• _Provided text_:
╭──

Dr. Sara J. Becker, assistant professor of behavioral and social sciences in the Brown University School of Public Health, and colleagues studied the perceptions of ‘evidence-based practice’ among the consumers of adolescent substance use treatment.
Several national organizations have recently developed educational materials encouraging substance use disorder treatment consumers to seek out approaches supported by scientific evidence in order to promote the use of “evidence-based practice” (EBP). This study by Brown University School of Public Health researchers explored how adolescents with substance use disorders and their caregivers perceive, understand, and react to the concept of EBP.
Qualitative focus groups and structured interviews were conducted with caregivers and adolescents with substance use disorders in the Northeast. Discussions explored familiarity with EBP, assumptions about EBP, impressions of EBP after reading a common definition, and recommended terms to describe EBP in educational materials.

╰──

• _Required action A_: Copy part of the evidence-based practice passage word for word, starting with "Several national organizations" and going on through "in educational materials.".
• _Required action B_: Pick up the evidence-based practice passage after its last sentence and keep writing it.
The entries have no connection to the evidence-based practice passage.

• _Data under study_:
╭──

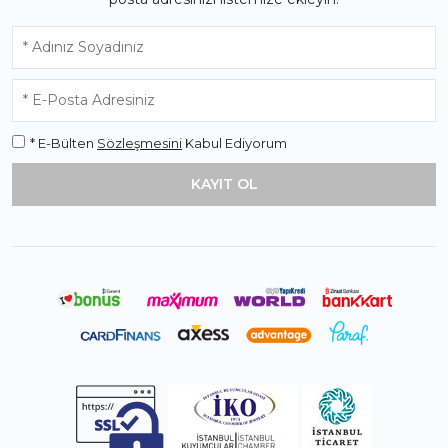
* E-Bülten
Sözleşmesini
Kabul Ediyorum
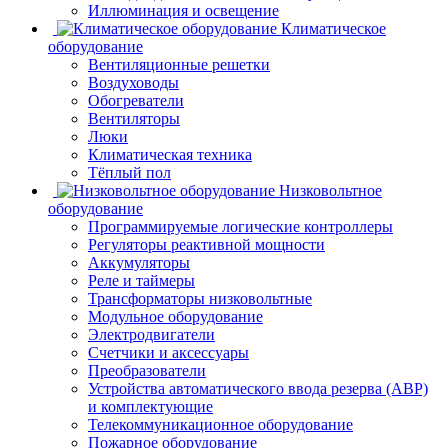
Иллюминация и освещение
Климатическое
оборудование
Вентиляционные решетки
Воздуховоды
Обогреватели
Вентиляторы
Люки
Климатическая техника
Тёплый пол
Низковольтное
оборудование
Программируемые логические контроллеры
Регуляторы реактивной мощности
Аккумуляторы
Реле и таймеры
Трансформаторы низковольтные
Модульное оборудование
Электродвигатели
Счетчики и аксессуары
Преобразователи
Устройства автоматического ввода резерва (АВР)
и комплектующие
Телекоммуникационное оборудование
Пожарное оборудование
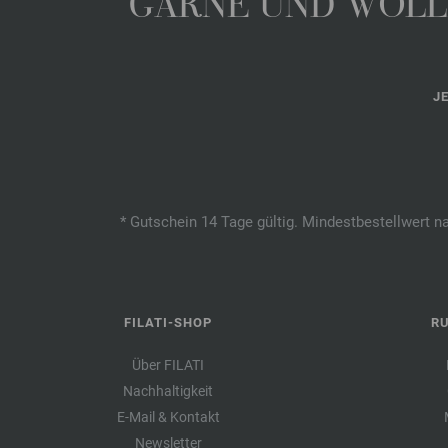
GARNE UND WOLLE
J
* Gutschein 14 Tage gültig. Mindestbestellwert n
FILATI-SHOP
R
Über FILATI
Nachhaltigkeit
E-Mail & Kontakt
Newsletter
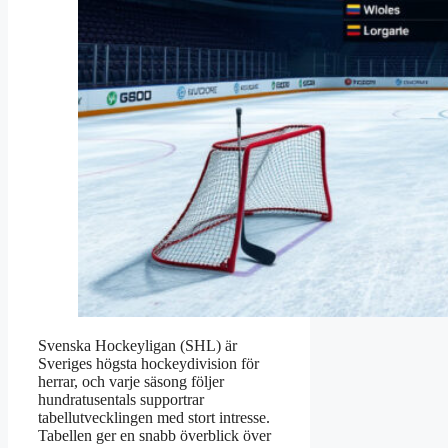
Svenska Hockeyligan (SHL) är
Sveriges högsta hockeydivision för
herrar, och varje säsong följer
hundratusentals supportrar
tabellutvecklingen med stort intresse.
Tabellen ger en snabb överblick över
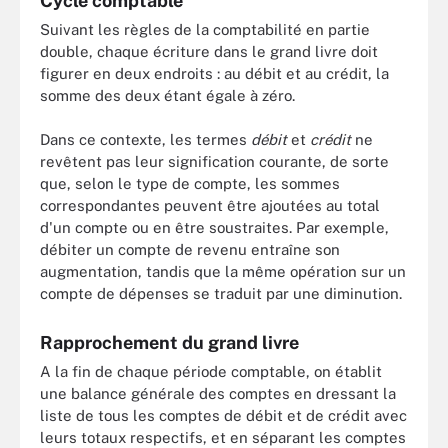
Cycle comptable
Suivant les règles de la comptabilité en partie
double, chaque écriture dans le grand livre doit
figurer en deux endroits : au débit et au crédit, la
somme des deux étant égale à zéro.
Dans ce contexte, les termes
débit
et
crédit
ne
revêtent pas leur signification courante, de sorte
que, selon le type de compte, les sommes
correspondantes peuvent être ajoutées au total
d'un compte ou en être soustraites. Par exemple,
débiter un compte de revenu entraîne son
augmentation, tandis que la même opération sur un
compte de dépenses se traduit par une diminution.
Rapprochement du grand livre
A la fin de chaque période comptable, on établit
une balance générale des comptes en dressant la
liste de tous les comptes de débit et de crédit avec
leurs totaux respectifs, et en séparant les comptes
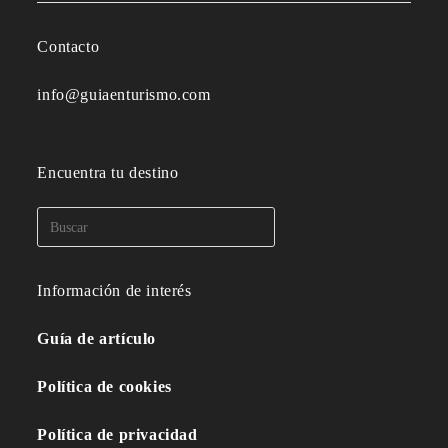
Contacto
info@guiaenturismo.com
Encuentra tu destino
Información de interés
Guía de artículo
Política de cookies
Política de privacidad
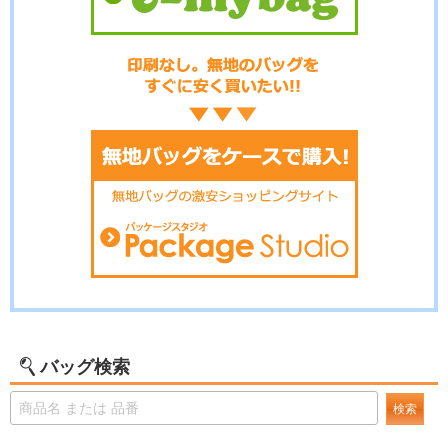
バッグ検索
検索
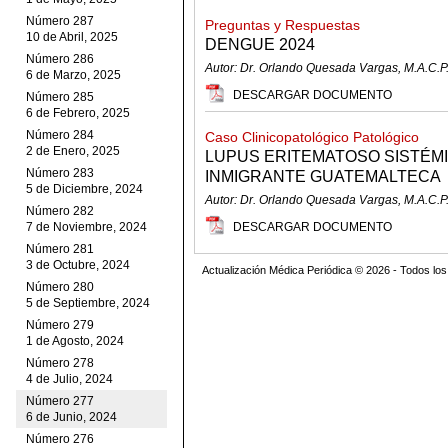
Número 287
Preguntas y Respuestas
10 de Abril, 2025
DENGUE 2024
Número 286
Autor: Dr. Orlando Quesada Vargas, M.A.C.P
6 de Marzo, 2025
DESCARGAR DOCUMENTO
Número 285
6 de Febrero, 2025
Número 284
Caso Clinicopatológico Patológico
2 de Enero, 2025
LUPUS ERITEMATOSO SISTÉM
Número 283
INMIGRANTE GUATEMALTECA
5 de Diciembre, 2024
Autor: Dr. Orlando Quesada Vargas, M.A.C.P
Número 282
7 de Noviembre, 2024
DESCARGAR DOCUMENTO
Número 281
3 de Octubre, 2024
Actualización Médica Periódica © 2026 - Todos l
Número 280
5 de Septiembre, 2024
Número 279
1 de Agosto, 2024
Número 278
4 de Julio, 2024
Número 277
6 de Junio, 2024
Número 276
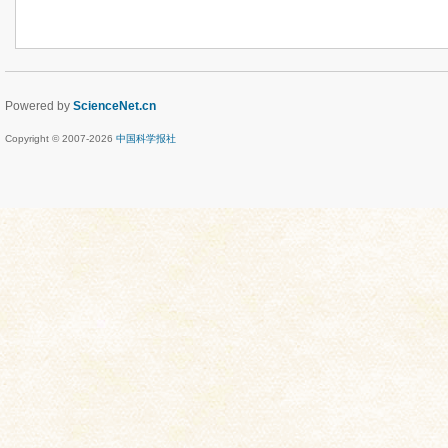
Powered by
ScienceNet.cn
Copyright © 2007-
2026
中国科学报社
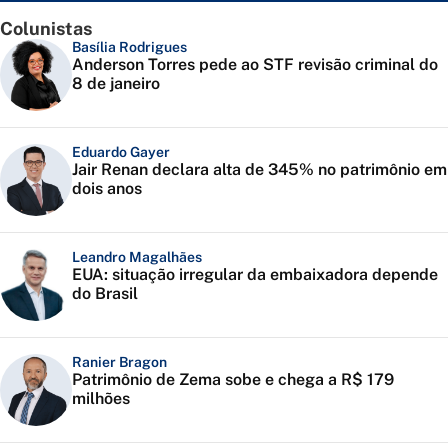
Colunistas
Basília Rodrigues
Anderson Torres pede ao STF revisão criminal do
8 de janeiro
Eduardo Gayer
Jair Renan declara alta de 345% no patrimônio em
dois anos
Leandro Magalhães
EUA: situação irregular da embaixadora depende
do Brasil
Ranier Bragon
Patrimônio de Zema sobe e chega a R$ 179
milhões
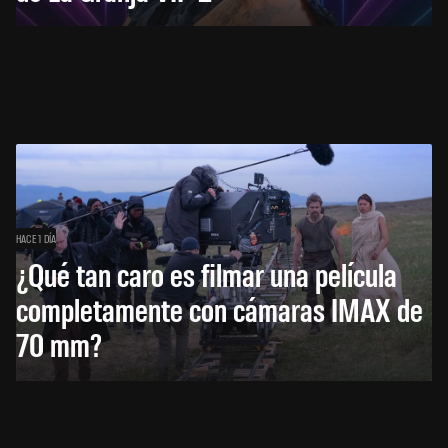
HACE 1 DÍA
¿Qué tan caro es filmar una película
completamente con cámaras IMAX de
70 mm?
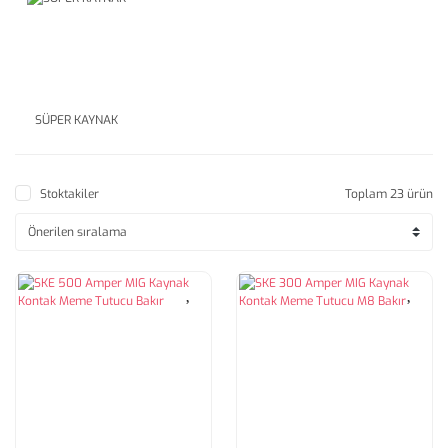
SÜPER KAYNAK
Stoktakiler
Toplam 23 ürün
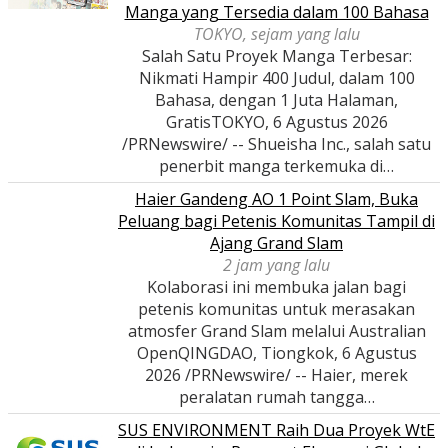
Manga yang Tersedia dalam 100 Bahasa
TOKYO, sejam yang lalu
Salah Satu Proyek Manga Terbesar:
Nikmati Hampir 400 Judul, dalam 100
Bahasa, dengan 1 Juta Halaman,
GratisTOKYO, 6 Agustus 2026
/PRNewswire/ -- Shueisha Inc., salah satu
penerbit manga terkemuka di…
Haier Gandeng AO 1 Point Slam, Buka
Peluang bagi Petenis Komunitas Tampil di
Ajang Grand Slam
2 jam yang lalu
Kolaborasi ini membuka jalan bagi
petenis komunitas untuk merasakan
atmosfer Grand Slam melalui Australian
OpenQINGDAO, Tiongkok, 6 Agustus
2026 /PRNewswire/ -- Haier, merek
peralatan rumah tangga…
SUS ENVIRONMENT Raih Dua Proyek WtE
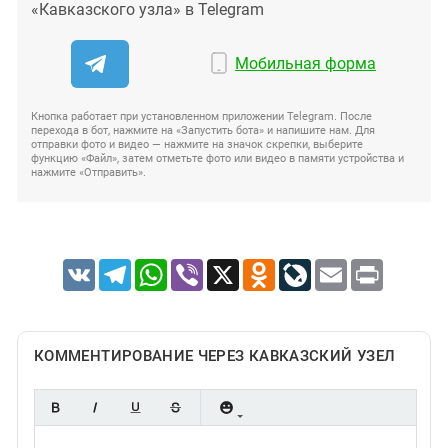
«Кавказского узла» в Telegram
Мобильная форма
Кнопка работает при установленном приложении Telegram. После
перехода в бот, нажмите на «Запустить бота» и напишите нам. Для
отправки фото и видео — нажмите на значок скрепки, выберите
функцию «Файл», затем отметьте фото или видео в памяти устройства и
нажмите «Отправить».
VK
Telegram
WhatsApp
Viber
X
Odnoklassniki
LiveJournal
Email
Print
КОММЕНТИРОВАНИЕ ЧЕРЕЗ КАВКАЗСКИЙ УЗЕЛ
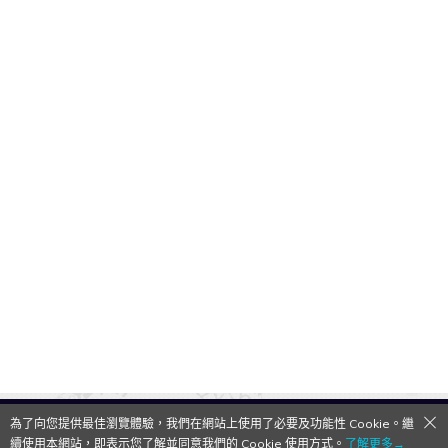
為了向您提供最佳瀏覽體驗，我們在網站上使用了必要及功能性 Cookie。繼
QooApp Limited © 2026
續使用本網站，即表示您了解並同意我們的 Cookie 使用方式。
了解更多→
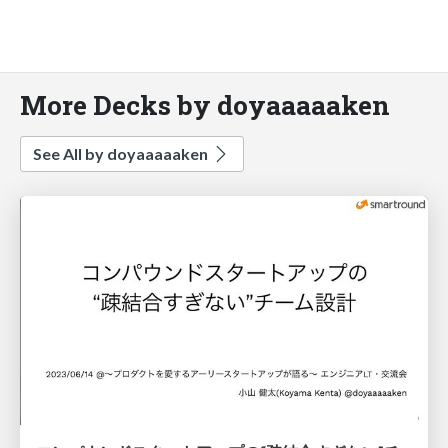
More Decks by doyaaaaaken
See All by doyaaaaaken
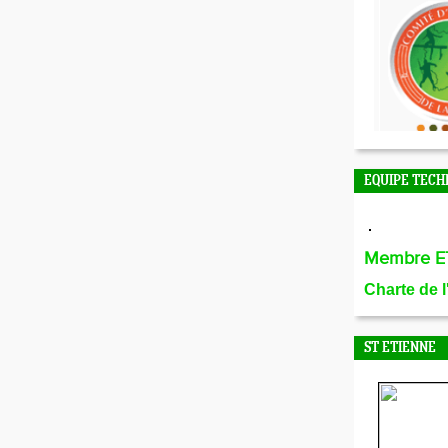
EQUIPE TECH
Membre E
Charte de 
ST ETIENNE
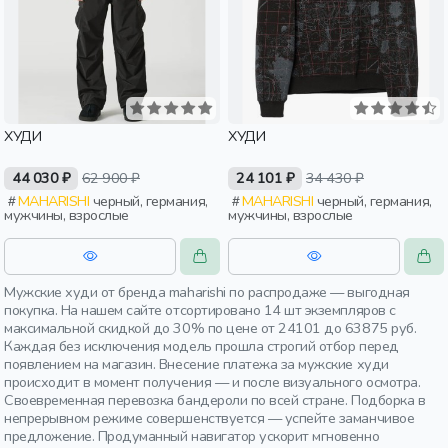
ХУДИ
ХУДИ
44 030 ₽
62 900 ₽
24 101 ₽
34 430 ₽
MAHARISHI
черный, германия,
MAHARISHI
черный, германия,
мужчины, взрослые
мужчины, взрослые
Мужские худи от бренда maharishi по распродаже — выгодная
покупка. На нашем сайте отсортировано 14 шт экземпляров с
максимальной скидкой до 30% по цене от 24101 до 63875 руб.
Каждая без исключения модель прошла строгий отбор перед
появлением на магазин. Внесение платежа за мужские худи
происходит в момент получения — и после визуального осмотра.
Своевременная перевозка бандероли по всей стране. Подборка в
непрерывном режиме совершенствуется — успейте заманчивое
предложение. Продуманный навигатор ускорит мгновенно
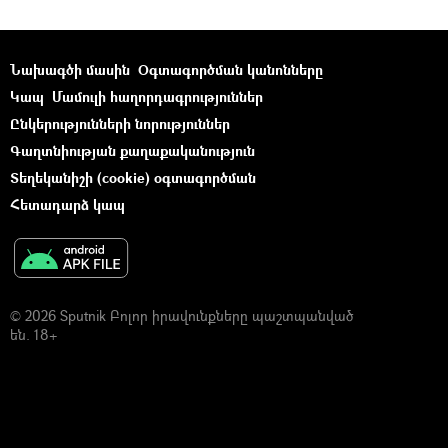
Նախագծի մասին
Օգտագործման կանոնները
Կապ
Մամուլի հաղորդագրություններ
Ընկերությունների նորություններ
Գաղտնիության քաղաքականություն
Տեղեկանիշի (cookie) օգտագործման
Հետադարձ կապ
© 2026 Sputnik Բոլոր իրավունքները պաշտպանված
են. 18+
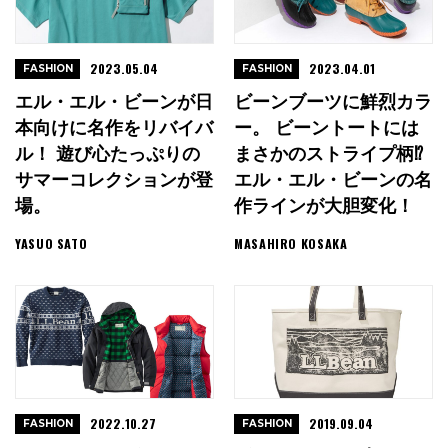
2023.05.04
2023.04.01
FASHION
FASHION
エル・エル・ビーンが日
ビーンブーツに鮮烈カラ
本向けに名作をリバイバ
ー。 ビーントートには
ル！ 遊び心たっぷりの
まさかのストライプ柄⁉︎
サマーコレクションが登
エル・エル・ビーンの名
場。
作ラインが大胆変化！
YASUO SATO
MASAHIRO KOSAKA
2022.10.27
2019.09.04
FASHION
FASHION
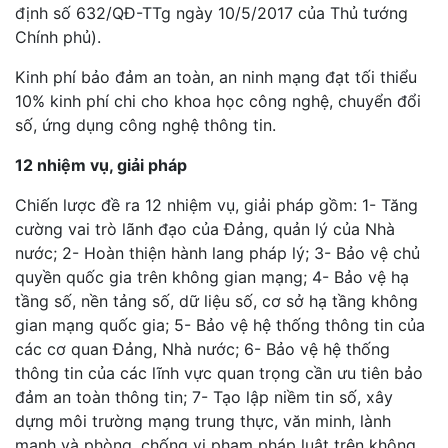
định số 632/QĐ-TTg ngày 10/5/2017 của Thủ tướng
Chính phủ).
Kinh phí bảo đảm an toàn, an ninh mạng đạt tối thiểu
10% kinh phí chi cho khoa học công nghệ, chuyển đổi
số, ứng dụng công nghệ thông tin.
12 nhiệm vụ, giải pháp
Chiến lược đề ra 12 nhiệm vụ, giải pháp gồm: 1- Tăng
cường vai trò lãnh đạo của Đảng, quản lý của Nhà
nước; 2- Hoàn thiện hành lang pháp lý; 3- Bảo vệ chủ
quyền quốc gia trên không gian mạng; 4- Bảo vệ hạ
tầng số, nền tảng số, dữ liệu số, cơ sở hạ tầng không
gian mạng quốc gia; 5- Bảo vệ hệ thống thông tin của
các cơ quan Đảng, Nhà nước; 6- Bảo vệ hệ thống
thông tin của các lĩnh vực quan trọng cần ưu tiên bảo
đảm an toàn thông tin; 7- Tạo lập niềm tin số, xây
dựng môi trường mạng trung thực, văn minh, lành
mạnh và phòng, chống vi phạm pháp luật trên không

╰──

• _Answer A_:
Several national organizations have recently developed educational materials encouraging substance use disorder treatment consumers to seek out approaches supported by scientific evidence in order to promote the use of “evidence-based practice” (EBP). This study by Brown University School of Public Health researchers explored how adolescents with substance use disorders and their caregivers perceive, understand, and react to the concept of EBP.
Qualitative focus groups and structured interviews were conducted with caregivers and adolescents with substance use disorders in the Northeast. Discussions explored familiarity with EBP, assumptions about EBP, impressions of EBP after reading a common definition, and recommended terms to describe EBP in educational materials.

• _Answer B_:
Very few participants had ever heard the term EBP. Common assumptions about the term “evidence-based” were that it referred to treatment based on the patient’s medical history, legal evidence of substance use, or the clinician’s prior experience. After reading a common definition of EBP, most participants thought the approach sounded inflexible. Alternative terms the participants recommended included proven, successful, better, and therapy that works.
Results suggest that future efforts to educate treatment consumers should use the phrase EBP with caution and emphasize the flexibility of the approach.
The study was published in April 20 in Health Education Journal.